» **Task**: Print the listing as it stands, omitting all images.

» **Records for this exercise**:
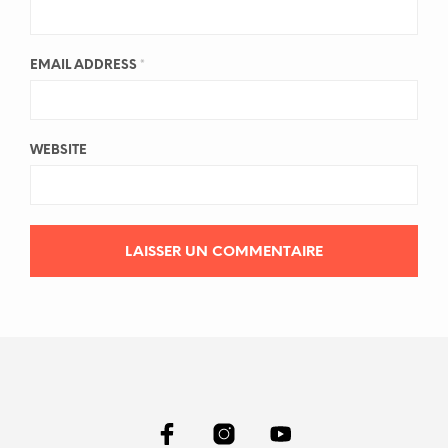
EMAIL ADDRESS
*
WEBSITE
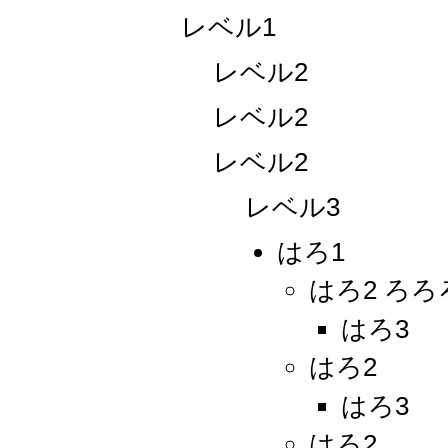
レベル1
レベル2
レベル2
レベル2
レベル3
はろ1
はろ2 ろろ
はろ3
はろ2
はろ3
はろ2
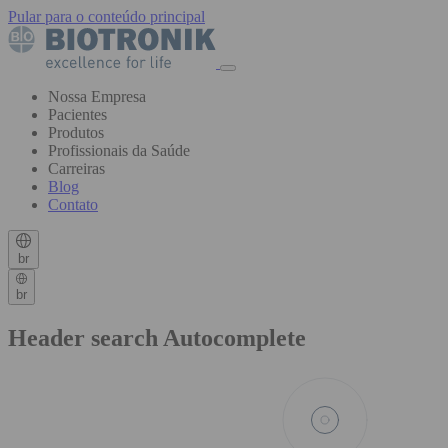
Pular para o conteúdo principal
Nossa Empresa
Pacientes
Produtos
Profissionais da Saúde
Carreiras
Blog
Contato
br
br
Header search Autocomplete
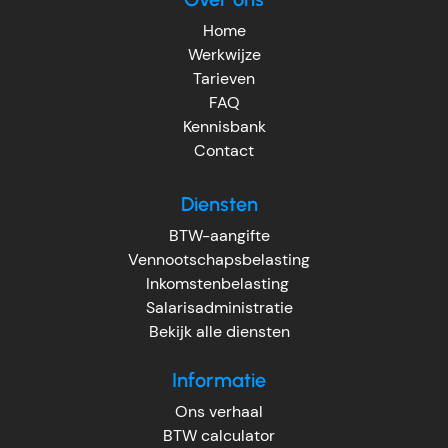
Home
Werkwijze
Tarieven
FAQ
Kennisbank
Contact
Diensten
BTW-aangifte
Vennootschapsbelasting
Inkomstenbelasting
Salarisadministratie
Bekijk alle diensten
Informatie
Ons verhaal
BTW calculator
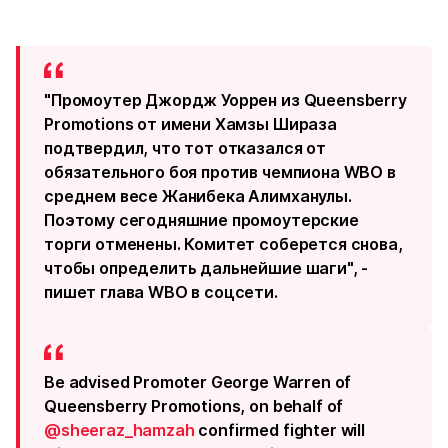
"Промоутер Джордж Уоррен из Queensberry
Promotions от имени Хамзы Шираза
подтвердил, что тот отказался от
обязательного боя против чемпиона WBO в
среднем весе Жанибека Алимханулы.
Поэтому сегодняшние промоутерские
торги отменены. Комитет соберется снова,
чтобы определить дальнейшие шаги", -
пишет глава WBO в соцсети.
Be advised Promoter George Warren of
Queensberry Promotions, on behalf of
@sheeraz_hamzah
confirmed fighter will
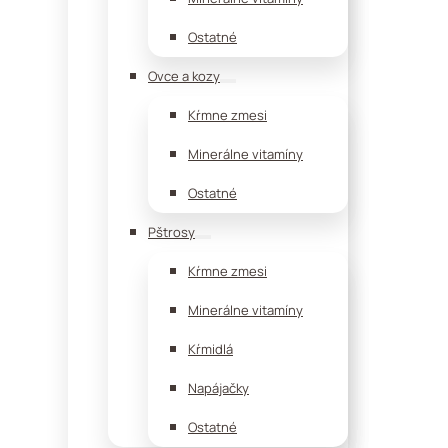
Ostatné
Ovce a kozy
Kŕmne zmesi
Minerálne vitamíny
Ostatné
Pštrosy
Kŕmne zmesi
Minerálne vitamíny
Kŕmidlá
Napájačky
Ostatné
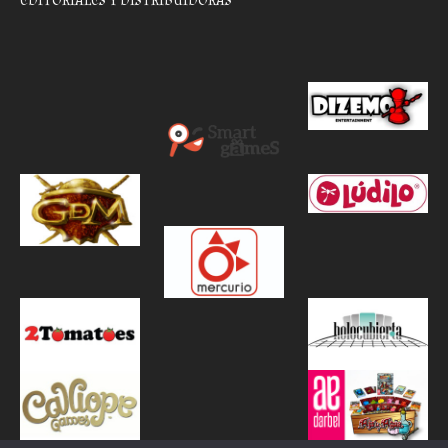
EDITORIALES Y DISTRIBUIDORAS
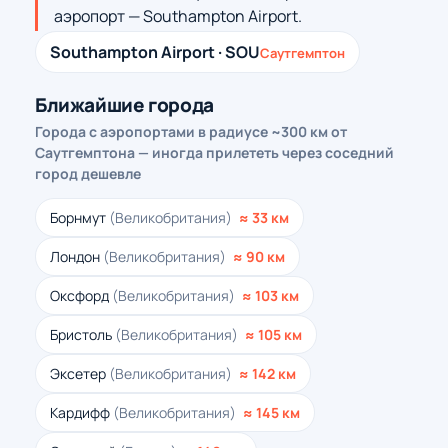
аэропорт — Southampton Airport.
Southampton Airport · SOU
Саутгемптон
Ближайшие города
Города с аэропортами в радиусе ~300 км от
Саутгемптона — иногда прилететь через соседний
город дешевле
Борнмут
(Великобритания)
≈ 33 км
Лондон
(Великобритания)
≈ 90 км
Оксфорд
(Великобритания)
≈ 103 км
Бристоль
(Великобритания)
≈ 105 км
Эксетер
(Великобритания)
≈ 142 км
Кардифф
(Великобритания)
≈ 145 км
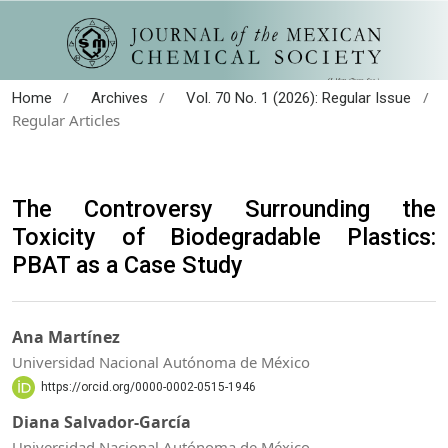
/
/
/
Home
Archives
Vol. 70 No. 1 (2026): Regular Issue
Regular Articles
The Controversy Surrounding the
Toxicity of Biodegradable Plastics:
PBAT as a Case Study
Ana Martínez
Universidad Nacional Autónoma de México
https://orcid.org/0000-0002-0515-1946
Diana Salvador-García
Universidad Nacional Autónoma de México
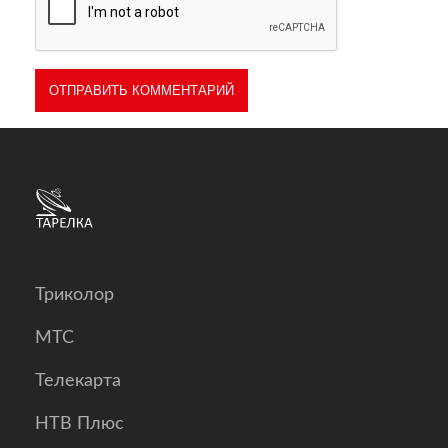
Триколор
МТС
Телекарта
НТВ Плюс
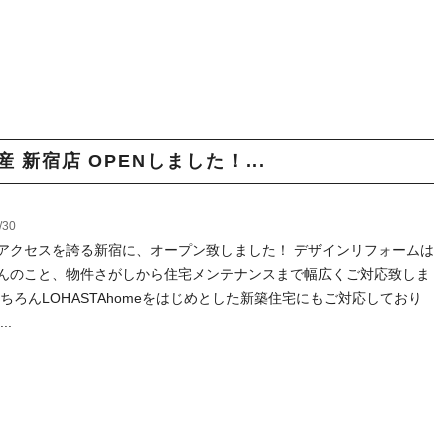
不動産 新宿店 OPENしました！...
/30
アクセスを誇る新宿に、オープン致しました！ デザインリフォームは
んのこと、物件さがしから住宅メンテナンスまで幅広くご対応致しま
もちろんLOHASTAhomeをはじめとした新築住宅にもご対応しており
..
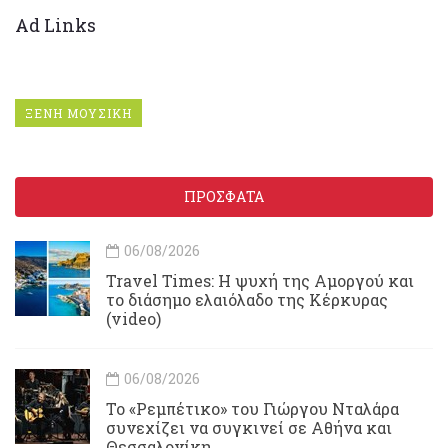
Ad Links
ΞΕΝΗ ΜΟΥΣΙΚΗ
ΠΡΟΣΦΑΤΑ
06/08/2026
Travel Times: H ψυχή της Αμοργού και
το διάσημο ελαιόλαδο της Κέρκυρας
(video)
06/08/2026
Το «Ρεμπέτικο» του Γιώργου Νταλάρα
συνεχίζει να συγκινεί σε Αθήνα και
Θεσσαλονίκη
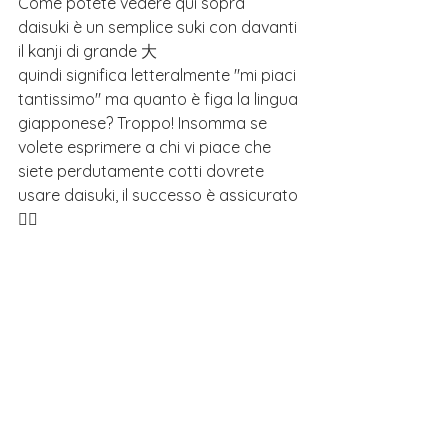
Come potete vedere qui sopra 
daisuki è un semplice suki con davanti 
il kanji di grande 大
quindi significa letteralmente "mi piaci 
tantissimo" ma quanto è figa la lingua 
giapponese? Troppo! Insomma se 
volete esprimere a chi vi piace che 
siete perdutamente cotti dovrete 
usare daisuki, il successo è assicurato 
❤️‍🔥 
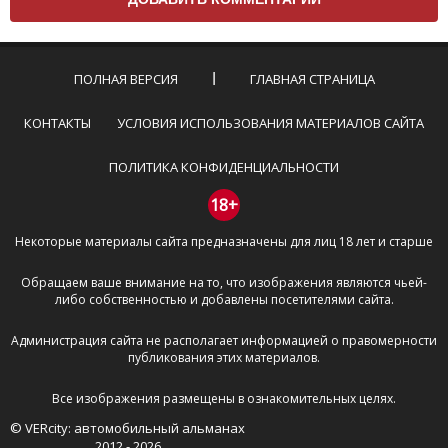
Комментарий не может быть слишком
короткой — избегайте односложных и чисто
эмоциональных высказываний.
ПОЛНАЯ ВЕРСИЯ
ГЛАВНАЯ СТРАНИЦА
Не стоит отклоняться от предмета обсуждения.
Пожалуйста, не используйте в комментарие
КОНТАКТЫ
УСЛОВИЯ ИСПОЛЬЗОВАНИЯ МАТЕРИАЛОВ САЙТА
оскорбления и нецензурную лексику, а также
призывы к насилию и высказывания,
ПОЛИТИКА КОНФИДЕНЦИАЛЬНОСТИ
направленные на разжигание расовой,
межнациональной и религиозной розни —
18+
пожалейте наших модераторов, они кстати
Некоторые материалы сайта предназначены для лиц 18 лет и старше
очень славные ребята, поверьте.
Не пишите транслитом или только заглавными
Обращаем ваше внимание на то, что изображения являются чьей-
буквами.
либо собственностью и добавлены посетителями сайта.
Не копируйте рецензии с других сайтов, нам
важно именно ваше мнение.
Администрация сайта не располагает информацией о правомерности
Не размещайте рекламу!
публикования этих материалов.
И запаситесь терпением, все комментарии
Все изображения размещены в ознакомительных целях.
публикуются только после модерации, поэтому ваш
© VERcity: автомобильный альманах
отзыв может появиться на сайте с некоторым
2012 - 2026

» **Answer area**:
EMAIL ADDRESS
*
WEBSITE
レベル1
レベル2
レベル2
レベル2
レベル3
はろ1
はろ2 ろろ
はろ3
はろ2
はろ3
はろ2
Pular para o conteúdo principal
Nossa Empresa
Pacientes
Produtos
Profissionais da Saúde
Carreiras
Blog
Contato
br
br
Header search Autocomplete
Home
Werkwijze
Tarieven
FAQ
Kennisbank
Contact
Diensten
BTW-aangifte
Vennootschapsbelasting
Inkomstenbelasting
Salarisadministratie
Bekijk alle diensten
Informatie
Ons verhaal
BTW calculator
"Промоутер Джордж Уоррен из Queensberry
Promotions от имени Хамзы Шираза
подтвердил, что тот отказался от
обязательного боя против чемпиона WBO в
среднем весе Жанибека Алимханулы.
Поэтому сегодняшние промоутерские
торги отменены. Комитет соберется снова,
чтобы определить дальнейшие шаги", -
пишет глава WBO в соцсети.
Be advised Promoter George Warren of
Queensberry Promotions, on behalf of
@sheeraz_hamzah
confirmed fighter will
Ostatné
Ovce a kozy
Kŕmne zmesi
Minerálne vitamíny
Ostatné
Pštrosy
Kŕmne zmesi
Minerálne vitamíny
Kŕmidlá
Napájačky
Ostatné
EDITORIALES Y DISTRIBUIDORAS
аэропорт — Southampton Airport.
Southampton Airport · SOU
Саутгемптон
Ближайшие города
Города с аэропортами в радиусе ~300 км от
Саутгемптона — иногда прилететь через соседний
город дешевле
Борнмут
(Великобритания)
≈ 33 км
Лондон
(Великобритания)
≈ 90 км
Оксфорд
(Великобритания)
≈ 103 км
Бристоль
(Великобритания)
≈ 105 км
Эксетер
(Великобритания)
≈ 142 км
Кардифф
(Великобритания)
≈ 145 км
/
/
/
Home
Archives
Vol. 70 No. 1 (2026): Regular Issue
Regular Articles
The Controversy Surrounding the
Toxicity of Biodegradable Plastics:
PBAT as a Case Study
Ana Martínez
Universidad Nacional Autónoma de México
https://orcid.org/0000-0002-0515-1946
Diana Salvador-García
Universidad Nacional Autónoma de México
Триколор
МТС
Телекарта
НТВ Плюс
不動産 新宿店 OPENしました！...
/30
アクセスを誇る新宿に、オープン致しました！ デザインリフォームは
んのこと、物件さがしから住宅メンテナンスまで幅広くご対応致しま
もちろんLOHASTAhomeをはじめとした新築住宅にもご対応しており
..
Ad Links
ΞΕΝΗ ΜΟΥΣΙΚΗ
ΠΡΟΣΦΑΤΑ
06/08/2026
Travel Times: H ψυχή της Αμοργού και
το διάσημο ελαιόλαδο της Κέρκυρας
(video)
06/08/2026
Το «Ρεμπέτικο» του Γιώργου Νταλάρα
συνεχίζει να συγκινεί σε Αθήνα και
Θεσσαλονίκη
Come potete vedere qui sopra 
daisuki è un semplice suki con davanti 
il kanji di grande 大
quindi significa letteralmente "mi piaci 
tantissimo" ma quanto è figa la lingua 
giapponese? Troppo! Insomma se 
volete esprimere a chi vi piace che 
siete perdutamente cotti dovrete 
usare daisuki, il successo è assicurato 
❤️‍🔥 
Комментарий не может быть слишком
короткой — избегайте односложных и чисто
эмоциональных высказываний.
ПОЛНАЯ ВЕРСИЯ
ГЛАВНАЯ СТРАНИЦА
Не стоит отклоняться от предмета обсуждения.
Пожалуйста, не используйте в комментарие
КОНТАКТЫ
УСЛОВИЯ ИСПОЛЬЗОВАНИЯ МАТЕРИАЛОВ САЙТА
оскорбления и нецензурную лексику, а также
призывы к насилию и высказывания,
ПОЛИТИКА КОНФИДЕНЦИАЛЬНОСТИ
направленные на разжигание расовой,
межнациональной и религиозной розни —
18+
пожалейте наших модераторов, они кстати
Некоторые материалы сайта предназначены для лиц 18 лет и старше
очень славные ребята, поверьте.
Не пишите транслитом или только заглавными
Обращаем ваше внимание на то, что изображения являются чьей-
буквами.
либо собственностью и добавлены посетителями сайта.
Не копируйте рецензии с других сайтов, нам
важно именно ваше мнение.
Администрация сайта не располагает информацией о правомерности
Не размещайте рекламу!
публикования этих материалов.
И запаситесь терпением, все комментарии
Все изображения размещены в ознакомительных целях.
публикуются только после модерации, поэтому ваш
© VERcity: автомобильный альманах
отзыв может появиться на сайте с некоторым
2012 - 2026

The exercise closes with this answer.